Bruce Schneier's latest Cryptogram has a thought-provoking story:
The other week I visited the corporate headquarters of a large financial institution on Wall Street; let's call them FinCorp. FinCorp had pretty elaborate building security. Everyone — employees and visitors — had to have their bags X-rayed.
Seemed silly to me, but I played along. There was a single guard watching the X-ray machine's monitor, and a line of people putting their bags onto the machine. The people themselves weren't searched at all. Even worse, no guard was watching the people. So when I walked with everyone else in line and just didn't put my bag onto the machine, no one noticed.
It was all good fun, and I very much enjoyed describing this to FinCorp's VP of Corporate Security. He explained to me that he got a $5 million rate reduction from his insurance company by installing that X-ray machine and having some dogs sniff around the building a couple of times a week.

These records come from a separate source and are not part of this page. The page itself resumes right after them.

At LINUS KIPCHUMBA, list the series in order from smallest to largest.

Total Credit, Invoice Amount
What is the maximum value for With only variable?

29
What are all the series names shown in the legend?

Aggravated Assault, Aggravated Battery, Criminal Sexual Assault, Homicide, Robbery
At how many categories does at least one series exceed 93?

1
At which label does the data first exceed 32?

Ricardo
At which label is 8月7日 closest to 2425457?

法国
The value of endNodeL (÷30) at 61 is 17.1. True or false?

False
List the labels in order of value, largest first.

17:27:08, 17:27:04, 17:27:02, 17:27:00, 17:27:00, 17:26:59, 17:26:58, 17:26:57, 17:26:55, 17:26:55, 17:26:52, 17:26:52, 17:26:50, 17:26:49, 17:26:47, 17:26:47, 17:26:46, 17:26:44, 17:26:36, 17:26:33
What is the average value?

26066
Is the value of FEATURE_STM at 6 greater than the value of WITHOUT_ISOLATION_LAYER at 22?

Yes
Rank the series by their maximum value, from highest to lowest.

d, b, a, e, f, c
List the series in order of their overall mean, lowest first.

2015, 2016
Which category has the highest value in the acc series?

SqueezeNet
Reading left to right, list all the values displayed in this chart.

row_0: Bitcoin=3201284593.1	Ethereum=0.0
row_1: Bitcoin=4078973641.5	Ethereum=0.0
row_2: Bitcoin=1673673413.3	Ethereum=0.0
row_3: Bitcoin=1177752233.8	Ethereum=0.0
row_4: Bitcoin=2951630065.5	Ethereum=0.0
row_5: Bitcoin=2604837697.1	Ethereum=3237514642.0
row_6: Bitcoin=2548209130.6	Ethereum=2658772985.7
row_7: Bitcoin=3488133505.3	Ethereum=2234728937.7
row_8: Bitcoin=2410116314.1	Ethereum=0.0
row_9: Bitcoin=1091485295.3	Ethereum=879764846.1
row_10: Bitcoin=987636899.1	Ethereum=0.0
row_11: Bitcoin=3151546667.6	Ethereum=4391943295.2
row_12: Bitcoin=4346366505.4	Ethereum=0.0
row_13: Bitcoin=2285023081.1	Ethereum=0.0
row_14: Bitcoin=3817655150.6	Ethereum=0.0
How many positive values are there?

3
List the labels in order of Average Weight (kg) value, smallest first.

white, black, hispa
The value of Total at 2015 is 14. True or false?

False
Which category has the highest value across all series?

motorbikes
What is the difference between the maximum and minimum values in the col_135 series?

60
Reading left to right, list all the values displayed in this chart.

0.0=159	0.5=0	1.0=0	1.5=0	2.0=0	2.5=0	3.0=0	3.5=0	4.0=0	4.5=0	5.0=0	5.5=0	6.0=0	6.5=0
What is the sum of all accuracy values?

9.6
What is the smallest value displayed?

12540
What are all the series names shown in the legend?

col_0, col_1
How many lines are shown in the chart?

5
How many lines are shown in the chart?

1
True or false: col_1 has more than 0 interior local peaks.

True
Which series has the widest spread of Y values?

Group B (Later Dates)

I thought the building's security was a waste of money. It was actually a source of corporate profit.
The point of this story is one that I've made in “Beyond Fear” and many other places: security decisions are often made for non-security reasons. When you encounter a security risk that people worry about inordinately, a security countermeasure that doesn't counter the threat, or any security decision that makes no sense, you need to understand more of the context behind the decision. What is the agenda of the person who made the decision? What are the non-security considerations around the decision? Security decisions make sense, as long as you understand them properly.
There's loads more good stuff in Bruce's latest newsletter by the way.
Actually, our Defender of the Homeland, Tom Ridge, more or less admitted the whole thing was just theater. Denying that his recent terror warnings were politically motivated, Ridge said, “Our goal is to deter any potential attack with multiple layers of security.”
Note his word choice. He didn’t say “prevent,” “intercept,” “disrupt,” or even (pessimistically) “attempt to stop” any terrorist attack. His goal is to “deter.” From the perspective of deterrence, theater is more important than reality. A million under-cover officers aren’t going to scare away any attacks if Al Qaeda doesn’t know about them. For Ridge’s purposes, the more noise and the weirder the defenses the better. He apparently wants to confuse terrorists enough that they won’t know if they have to dodge metal detectors, dogs, random searches, hidden cameras, sleeping security guards, or nothing at all. It’s apparently an application of the principle that you can’t be outwitted if you aren’t using your wits.
Its not perverse. Its common sense.
Many, but not all, criminals are just plain lazy. As well some terrorists. Sometimes, the mere appearance of security does deter an attack. A good crook takes the path of least resistance.
That’s why statistics show that an alarm sticker on your window is as effective as an actual alarm system. A barking poodle is as effective a deterrent as a german shepherd. Its simply a hassle the burglar would just as soon avoid so he moves on to the next house to rob.
A sophisticated thief can pick the locks of your home, but you still lock your doors, don’t you?
So given a choice, despite Bruce’s chuckle, why would a terrorist or thief take a chance on that building when the one right across the street has no security?